ヨーゼフ・ハイドン(1732-1809):《弦楽四重奏曲》ホ長調 作品54-3 Hob.Ⅲ-59
1788年頃に作曲されたとされる本作品は、エステルハージ侯爵家の楽団にいたヨハン・トスト(ヴァイオリニスト、実業家。楽団では第2ヴァイオリンを担当、後に軍需品の政府納入によって財をなした)から依頼を受けて、ハイドンが作曲したものである。
トストは楽団を去ってパリに行く際、パリでの演奏のために宮廷楽長ハイドンに交響曲と弦楽四重奏曲の作曲を依頼した。ハイドンはこの依頼に応えて「第88番」「第89番」の交響曲、それに本作品を含む作品54・55(計6曲)の弦楽四重奏を作曲、更にトストにパリでの楽譜の出版権も与えたという。このような経緯から、作品54・55の6曲は合わせて「第1トスト四重奏曲」と呼ばれている。
曲はヴァイオリニストからの依頼ということを意識して作られたからか、全体を通して第1ヴァイオリンのパートに技巧的な箇所が多くみられる。明るく、軽やかな響きが魅力の佳作である。
第1楽章 アレグロ、ホ長調、2分の2拍子、ソナタ形式。第2ヴァイオリン・ヴィオラと第1ヴァイオリンが対話しているかのような愛らしい主題で曲は始まる。推移部に出てくる3連符のモチーフは、展開部においてより華やかに発展し、盛り上がりを見せる。 
第2楽章 ラルゴ・カンタービレ、イ長調、4分の3拍子、3部形式。上2声と下2声の対話で曲が始まる、美しい楽章。ゆったりとしたテンポのなか、装飾的な旋律が軽やかに奏される。イ短調の中間部では、下3声部の楽器は完全に伴奏に徹し、第1ヴァイオリンが64分音符の息の長い装飾的で即興的な旋律を奏でる。
第3楽章 メヌエット・アレグレット、ホ長調、4分の3拍子、3部形式。軽快な符点リズムが印象的な、活気あふれるメヌエット。ユニゾンで始まる中間部(トリオ)のモチーフは変形されて続く終楽章の主題に使用されていると見ていいだろう。

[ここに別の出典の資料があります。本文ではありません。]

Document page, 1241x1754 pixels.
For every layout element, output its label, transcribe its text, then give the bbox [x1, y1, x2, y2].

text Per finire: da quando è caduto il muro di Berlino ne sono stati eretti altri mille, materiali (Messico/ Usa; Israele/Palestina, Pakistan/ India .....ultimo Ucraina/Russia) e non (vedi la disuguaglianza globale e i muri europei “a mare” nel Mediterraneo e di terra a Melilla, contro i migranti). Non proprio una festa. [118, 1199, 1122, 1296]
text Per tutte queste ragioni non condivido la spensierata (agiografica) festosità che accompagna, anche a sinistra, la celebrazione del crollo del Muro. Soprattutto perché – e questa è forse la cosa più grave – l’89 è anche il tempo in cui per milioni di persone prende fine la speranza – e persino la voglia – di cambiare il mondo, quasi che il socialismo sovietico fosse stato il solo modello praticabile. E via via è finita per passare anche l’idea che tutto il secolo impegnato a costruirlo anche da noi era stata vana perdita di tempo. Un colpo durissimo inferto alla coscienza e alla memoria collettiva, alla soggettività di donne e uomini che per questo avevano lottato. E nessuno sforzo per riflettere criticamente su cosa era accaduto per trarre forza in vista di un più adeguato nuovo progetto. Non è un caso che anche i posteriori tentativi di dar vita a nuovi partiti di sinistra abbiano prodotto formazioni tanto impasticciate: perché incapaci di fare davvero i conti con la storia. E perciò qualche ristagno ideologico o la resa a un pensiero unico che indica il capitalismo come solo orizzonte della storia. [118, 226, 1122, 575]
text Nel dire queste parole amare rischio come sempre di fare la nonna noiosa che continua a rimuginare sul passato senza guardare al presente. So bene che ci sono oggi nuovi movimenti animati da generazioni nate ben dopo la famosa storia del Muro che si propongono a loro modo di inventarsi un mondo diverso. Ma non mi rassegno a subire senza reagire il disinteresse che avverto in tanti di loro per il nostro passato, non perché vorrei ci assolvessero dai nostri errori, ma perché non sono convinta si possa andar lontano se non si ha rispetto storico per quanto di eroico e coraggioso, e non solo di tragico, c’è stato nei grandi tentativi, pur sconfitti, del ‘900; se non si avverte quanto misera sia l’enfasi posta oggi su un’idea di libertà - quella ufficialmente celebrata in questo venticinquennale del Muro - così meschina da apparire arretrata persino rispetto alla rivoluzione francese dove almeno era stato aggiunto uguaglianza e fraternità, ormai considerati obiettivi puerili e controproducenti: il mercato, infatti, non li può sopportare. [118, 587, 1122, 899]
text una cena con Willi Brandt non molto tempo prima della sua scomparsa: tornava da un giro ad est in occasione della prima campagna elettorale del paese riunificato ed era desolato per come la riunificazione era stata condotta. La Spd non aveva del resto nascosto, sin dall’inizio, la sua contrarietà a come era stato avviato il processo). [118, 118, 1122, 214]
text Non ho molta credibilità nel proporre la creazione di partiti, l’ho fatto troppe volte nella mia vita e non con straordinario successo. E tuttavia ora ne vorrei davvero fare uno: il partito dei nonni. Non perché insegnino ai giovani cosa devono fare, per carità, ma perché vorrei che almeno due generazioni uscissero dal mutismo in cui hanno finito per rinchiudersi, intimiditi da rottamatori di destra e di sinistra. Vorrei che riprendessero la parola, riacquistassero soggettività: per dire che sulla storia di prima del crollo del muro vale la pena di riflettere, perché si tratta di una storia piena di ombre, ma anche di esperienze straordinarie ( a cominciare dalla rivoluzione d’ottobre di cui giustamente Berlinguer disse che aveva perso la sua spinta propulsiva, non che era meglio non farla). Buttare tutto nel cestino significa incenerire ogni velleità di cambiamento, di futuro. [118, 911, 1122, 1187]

第4楽章 フィナーレ・プレスト、ホ長調、4分の2拍子、ロンド・ソナタ形式。第2ヴァイオリンが主旋律を担い始まる急速なフィナーレ。第1ヴァイオリンの幅の広い跳躍が際立つ。コーダの部分で、突如短調の暗い響きが出現し、反復進行を経ながら主調に戻る部分は、聴き手の意表をつくハイドンならではの見事な手法。